Ungváry analyzes the results of the 1939 election, which proved to be an eye opener. According to a law enacted in 1925, only inhabitants of larger cities could vote by secret ballot. In the villages voting was open. In 1938, the secret ballot was introduced everywhere. The result was an incredible growth of the extreme right Arrow Cross Party of Ferenc Szálasi. On the right there was also a large group of voters whom we usually refer to as “the Christian middle class” or “keresztény úri osztály.” The liberals and socialists were in the great minority all through the interwar period, but after 1939 they became truly irrelevant. And yet a few years later this large mass of right-wing voters disappeared into thin air. Or did they?
With the Soviet occupation and the subsequent establishment of the Rákosi regime the members of the Hungarian right had no place in political life. Right-wing parties were forbidden to enter the early post-war elections, and therefore the proponents of the Hungarian right couldn’t go through the kind of development that took place in countries occupied by U.S., British, or French troops. The ideas of the Hungarian right became frozen in their pre-1945 form, only to reemerge after 1990 to the great surprise of liberals and socialists. And with their reemergence came the growth of the extreme right, anti-Semitism, anti-capitalism, and anti-democratic ideas.
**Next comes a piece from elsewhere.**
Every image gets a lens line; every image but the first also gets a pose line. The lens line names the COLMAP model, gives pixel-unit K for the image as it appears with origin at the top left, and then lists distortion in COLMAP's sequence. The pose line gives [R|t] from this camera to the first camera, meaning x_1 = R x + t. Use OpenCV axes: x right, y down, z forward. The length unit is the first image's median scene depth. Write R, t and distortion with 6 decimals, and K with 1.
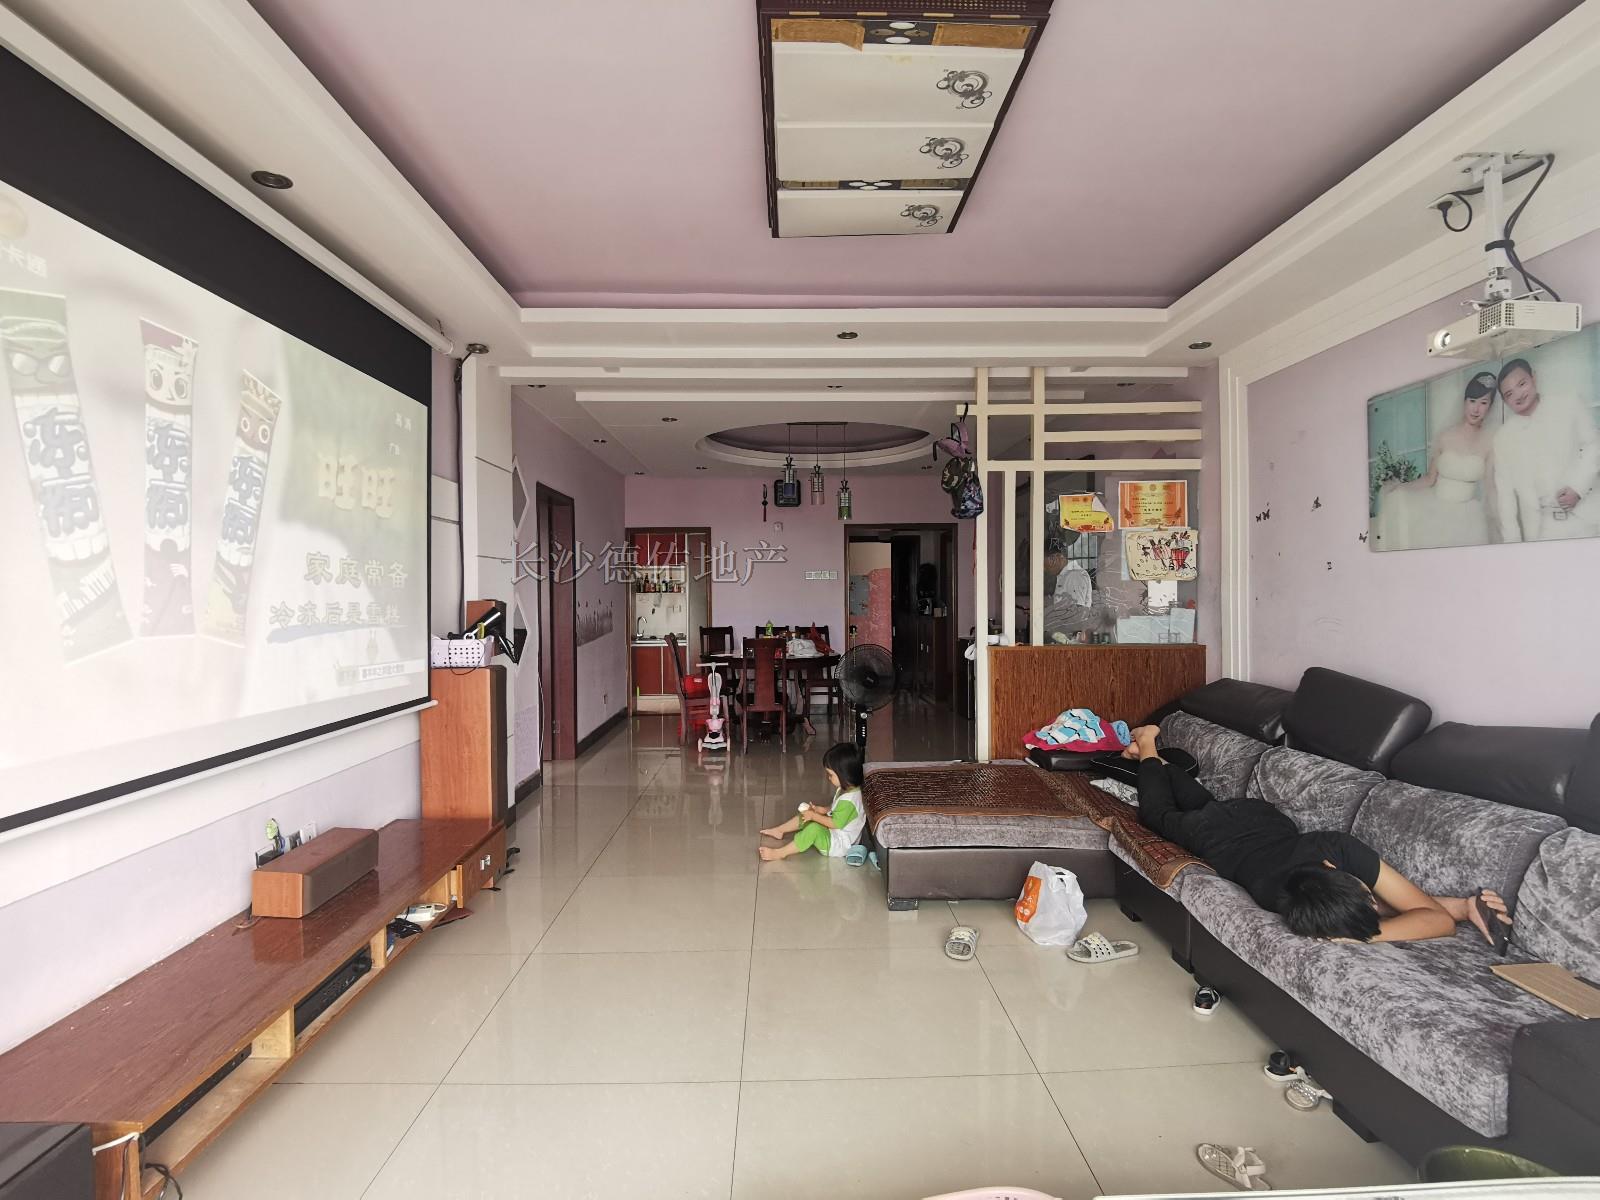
lens RADIAL K [[812.4, 0, 800.0], [0, 812.4, 600.0], [0, 0, 1]] dist [-0.000137, -0.000035]
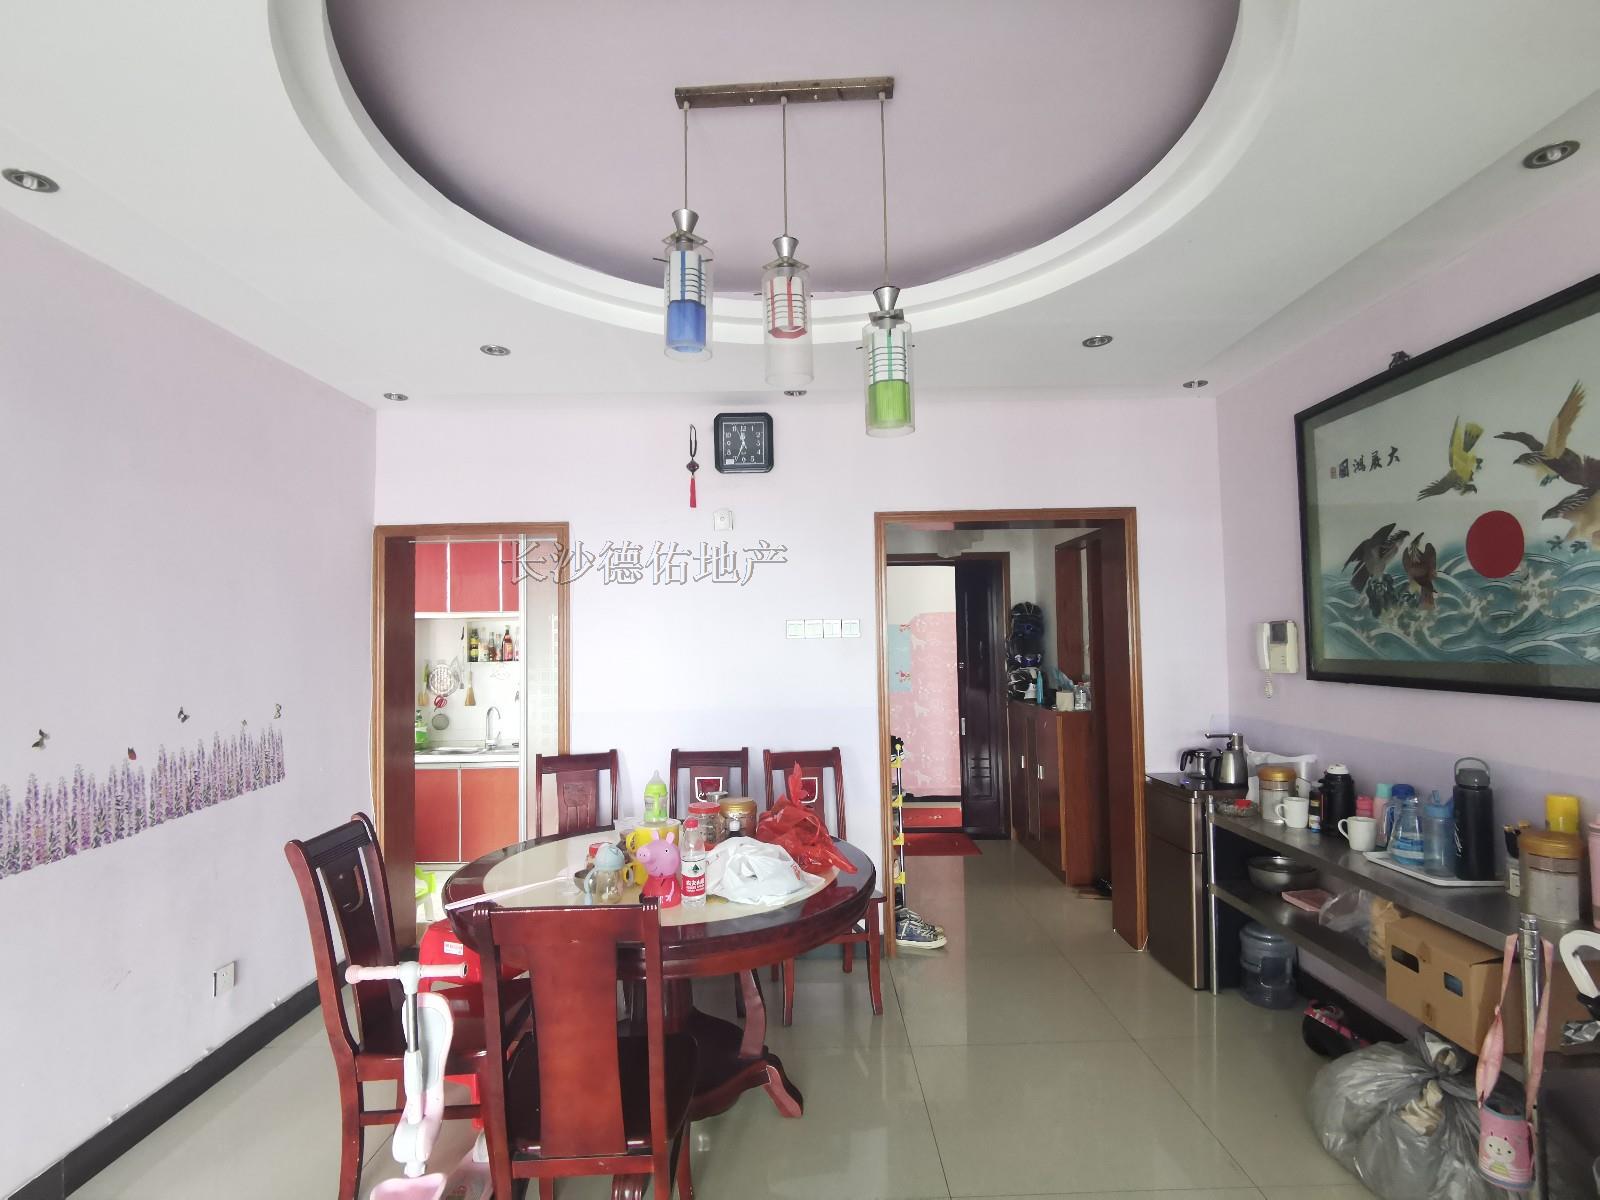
lens RADIAL K [[812.4, 0, 800.0], [0, 812.4, 600.0], [0, 0, 1]] dist [-0.000137, -0.000035]
pose [[0.999519, -0.010392, -0.029213, 0.026444], [0.008719, 0.998347, -0.056809, -0.021921], [0.029755, 0.056527, 0.997958, 0.568032]]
Members of the Hungarian right carried on the “nemzeti” tradition within their own families, passing on to their offspring family traditions, including stories of the grievances they suffered at the hands of the communists. A lot of people felt they were victims of the regime, perhaps more than the actual numbers warranted. Family stories became inflated. Suddenly everybody had a peasant grandfather whose whole crop was taken away by force. These are the people that today are the loyal followers of Viktor Orbán, whose own family was not a victim but rather a beneficiary of the socialist system.
Rudolf Ungváry in his other works often talks about the fact that Hungary was and still is a country where the “nemzeti” right-wing people are in the majority. A few years back he engaged in a lively debate about this thesis with such academics as János Kis and Zoltán Ripp. If we accept Ungváry’s division of the two political sides as “democrats” and “nemzetiek,” then I’m afraid the “democrats/liberals” were definitely a minority before 1945. What the situation is today we don’t know, although within a couple of years we should have a fair idea of the relative strength of the democrats and the non-democrats.
Ungváry stresses the importance of political culture, which determines the state of a political system. Although the Hungarian democratic tradition has been weak so far, perhaps one day Hungarians will be able to say loud and clear: “I am … a mortal enemy to arbitrary government and unlimited power. I am naturally very jealous for the rights and liberties of my country; and the least appearance of an encroachment on those invaluable privileges is apt to make my blood boil exceedingly.” It was the sixteen-year-old Benjamin Franklin who uttered these words in 1722. It is that kind of political culture which has been missing in Hungary.